One of the men behind the event is outdoorsman Joey Cuerdo. He’s seen Bagasbas transform from the notorious red light district it was to the surfing destination it is now. “Even as the beach became known for its surfing conditions, many dingy bars stood along the stretch of the boulevard, catering to locals and visitors alike. We’re now on our fifth year celebrating the festival, and with the help of the local government units, we’ve changed the way tourists and locals see Bagasbas, now the face of surfing in Camarines Norte and the country.” Aside from surfing activities, Joey and his team have brought equipment for bouldering, frisbee and other beach sports which the participants can enjoy for a small fee.
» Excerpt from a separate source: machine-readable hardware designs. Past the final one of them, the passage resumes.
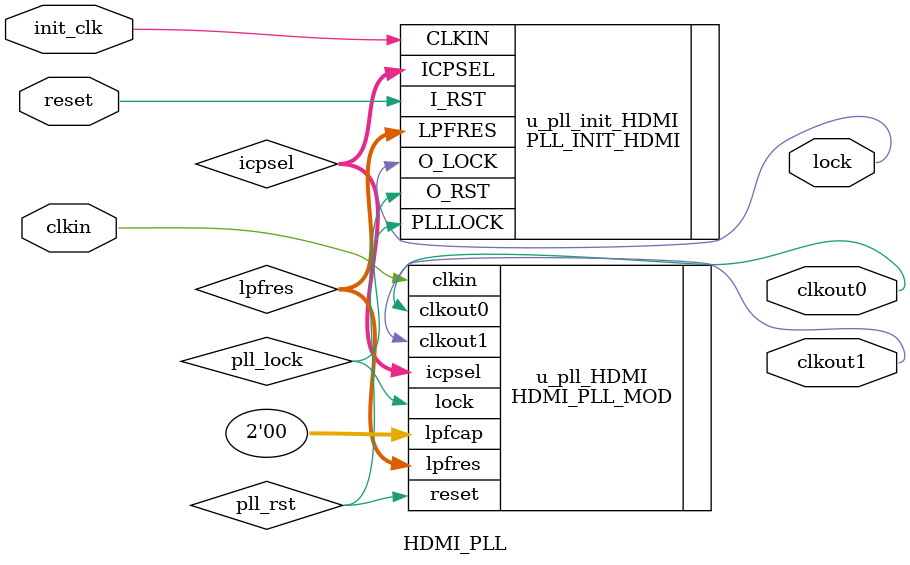
<source format=v>
module HDMI_PLL(
    clkin,
    init_clk,
    clkout0,
    clkout1,
    lock,
    reset
);


input clkin;
input init_clk;
output clkout0;
output clkout1;
output lock;
input reset;
wire [5:0] icpsel;
wire [2:0] lpfres;
wire pll_lock;
wire pll_rst;


    HDMI_PLL_MOD u_pll_HDMI(
        .clkout1(clkout1),
        .clkout0(clkout0),
        .lock(pll_lock),
        .clkin(clkin),
        .reset(pll_rst),
        .icpsel(icpsel),
        .lpfres(lpfres),
        .lpfcap(2'b00)
    );


    PLL_INIT_HDMI u_pll_init_HDMI(
        .CLKIN(init_clk),
        .I_RST(reset),
        .O_RST(pll_rst),
        .PLLLOCK(pll_lock),
        .O_LOCK(lock),
        .ICPSEL(icpsel),
        .LPFRES(lpfres)
    );
    defparam u_pll_init_HDMI.CLK_PERIOD = 20;
    defparam u_pll_init_HDMI.MULTI_FAC = 16;


endmodule

</source>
The bars that Joey previously referred to now hang up signs offering lodging for weekend surfers and lessons for beginners. Accommodations in the area range from as low as $5 a night for a dorm-type bed to $25 for a slightly more-upscale room in a posh resort. Surfing lessons are available for $30 an hour, while lessons for kite-surfing, slowly gaining popularity in Bagasbas are offered for $50.
Lights of at Calaguas
I’d never really tried camping outdoors, much less sleep in a tent, but from what I’ve heard about Calaguas, I was willing to lay a blanket on its shores and sleep under the starts ’til the morning. Calaguas is a group of islands located north of mainland Camarines Norte, and is a two-to-three-hour boat ride from any of the ports of Daet, Vinzons or Paracale. For my adventure, I set out for Calaguas’ Tinaga Island early in the morning for a glimpse of the famous long beach locally known as Halabang Baybay, and more commonly called Mahabang Buhangin.
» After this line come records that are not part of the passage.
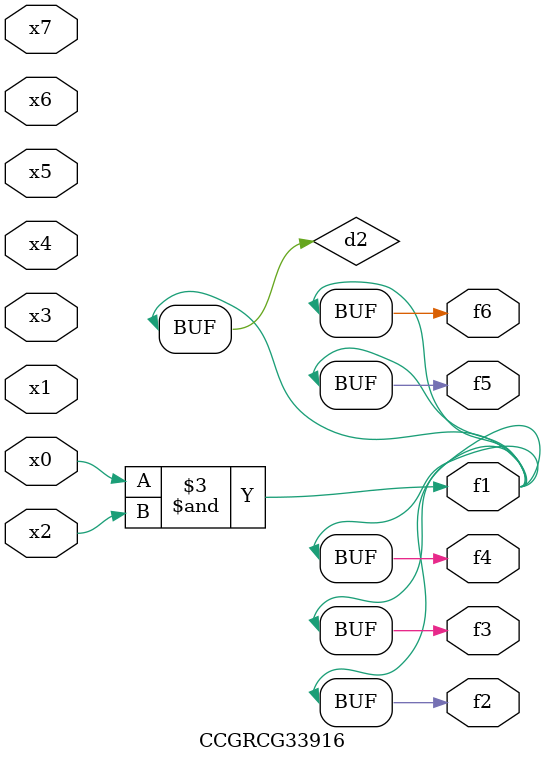
<source format=v>
module CCGRCG33916(
	input x0, x1, x2, x3, x4, x5, x6, x7,
	output f1, f2, f3, f4, f5, f6
);

	wire d1, d2;

	nor (d1, x3, x6);
	and (d2, x0, x2);
	assign f1 = d2;
	assign f2 = d2;
	assign f3 = d2;
	assign f4 = d2;
	assign f5 = d2;
	assign f6 = d2;
endmodule

</source>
The first view of the island captivates one’s mind and soul as trees in full bloom and clear, blue waters cascade before your very eyes. And while the sands of Bagasbas possessed that dark black hue, the sands in Calaguas were of a magnificently white color, with a fine consistency which rivals those of Boracay and Panglao. Across the beach, tents occupied by families and groups of friends were set up, as the island is as virgin as anyone can get: no hotels, no restaurants and no beds to occupy.
On the island, I was taught by my companion, Francisco Narido, how to cook Sinantulan. Grated santol fruit is sauteed in garlic, onion and ginger along with pieces of pork, dried fish and shrimp before everything is simmered in coconut milk. “The secret is not just in the seasoning, but in the preparation. For example, the skin of the ginger must not be removed because there’s much flavor in it.” The result is an exquisite dish that would steal the limelight off of any other viand. A perfect tropical meal for a summer destination.
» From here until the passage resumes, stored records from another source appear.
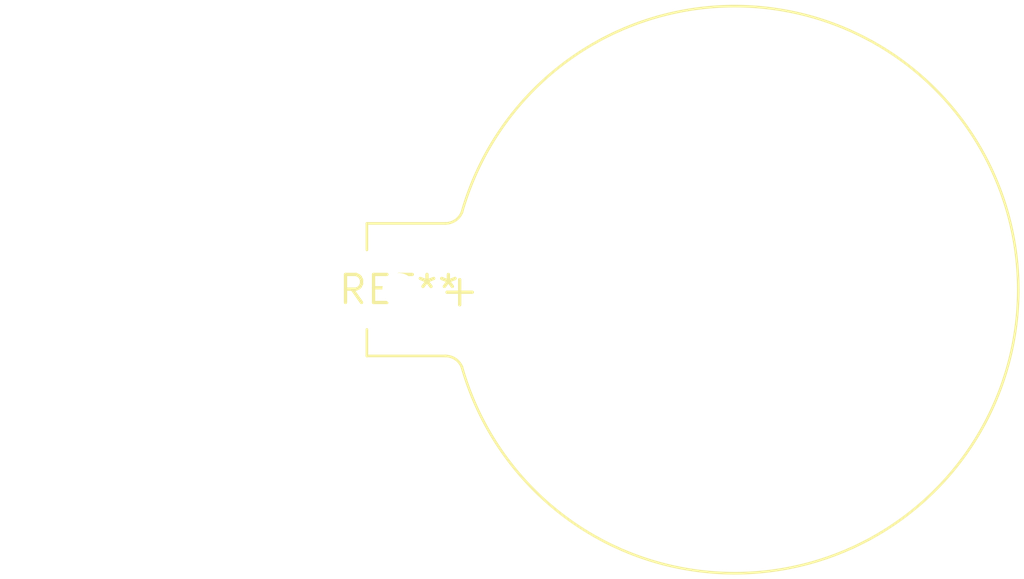
<source format=kicad_pcb>
(kicad_pcb (version 20240108) (generator pcbnew)

  (general
    (thickness 1.6)
  )

  (paper "A4")
  (layers
    (0 "F.Cu" signal)
    (31 "B.Cu" signal)
    (32 "B.Adhes" user "B.Adhesive")
    (33 "F.Adhes" user "F.Adhesive")
    (34 "B.Paste" user)
    (35 "F.Paste" user)
    (36 "B.SilkS" user "B.Silkscreen")
    (37 "F.SilkS" user "F.Silkscreen")
    (38 "B.Mask" user)
    (39 "F.Mask" user)
    (40 "Dwgs.User" user "User.Drawings")
    (41 "Cmts.User" user "User.Comments")
    (42 "Eco1.User" user "User.Eco1")
    (43 "Eco2.User" user "User.Eco2")
    (44 "Edge.Cuts" user)
    (45 "Margin" user)
    (46 "B.CrtYd" user "B.Courtyard")
    (47 "F.CrtYd" user "F.Courtyard")
    (48 "B.Fab" user)
    (49 "F.Fab" user)
    (50 "User.1" user)
    (51 "User.2" user)
    (52 "User.3" user)
    (53 "User.4" user)
    (54 "User.5" user)
    (55 "User.6" user)
    (56 "User.7" user)
    (57 "User.8" user)
    (58 "User.9" user)
  )

  (setup
    (pad_to_mask_clearance 0)
    (pcbplotparams
      (layerselection 0x00010fc_ffffffff)
      (plot_on_all_layers_selection 0x0000000_00000000)
      (disableapertmacros false)
      (usegerberextensions false)
      (usegerberattributes false)
      (usegerberadvancedattributes false)
      (creategerberjobfile false)
      (dashed_line_dash_ratio 12.000000)
      (dashed_line_gap_ratio 3.000000)
      (svgprecision 4)
      (plotframeref false)
      (viasonmask false)
      (mode 1)
      (useauxorigin false)
      (hpglpennumber 1)
      (hpglpenspeed 20)
      (hpglpendiameter 15.000000)
      (dxfpolygonmode false)
      (dxfimperialunits false)
      (dxfusepcbnewfont false)
      (psnegative false)
      (psa4output false)
      (plotreference false)
      (plotvalue false)
      (plotinvisibletext false)
      (sketchpadsonfab false)
      (subtractmaskfromsilk false)
      (outputformat 1)
      (mirror false)
      (drillshape 1)
      (scaleselection 1)
      (outputdirectory "")
    )
  )

  (net 0 "")

  (footprint "BatteryHolder_Keystone_104_1x23mm" (layer "F.Cu") (at 0 0))

)

</source>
As the sun prepared to set that afternoon, and everyone was pitching their tents for the serene evening, I swam to the edge of the cove protecting the beach, the cool water upon my skin a welcome sensation. Upon the rocks, I watched the sky turn orange, the sun giving off its final rays for the day. Camarines Norte has been blessed with this wonder to share with the rest of the world, for after the busy movement of prior days, there’s a hidden spot waiting to be seen. We can only pray that it remains what it is: a safe, pristine coast that complements the development of the rest of the province.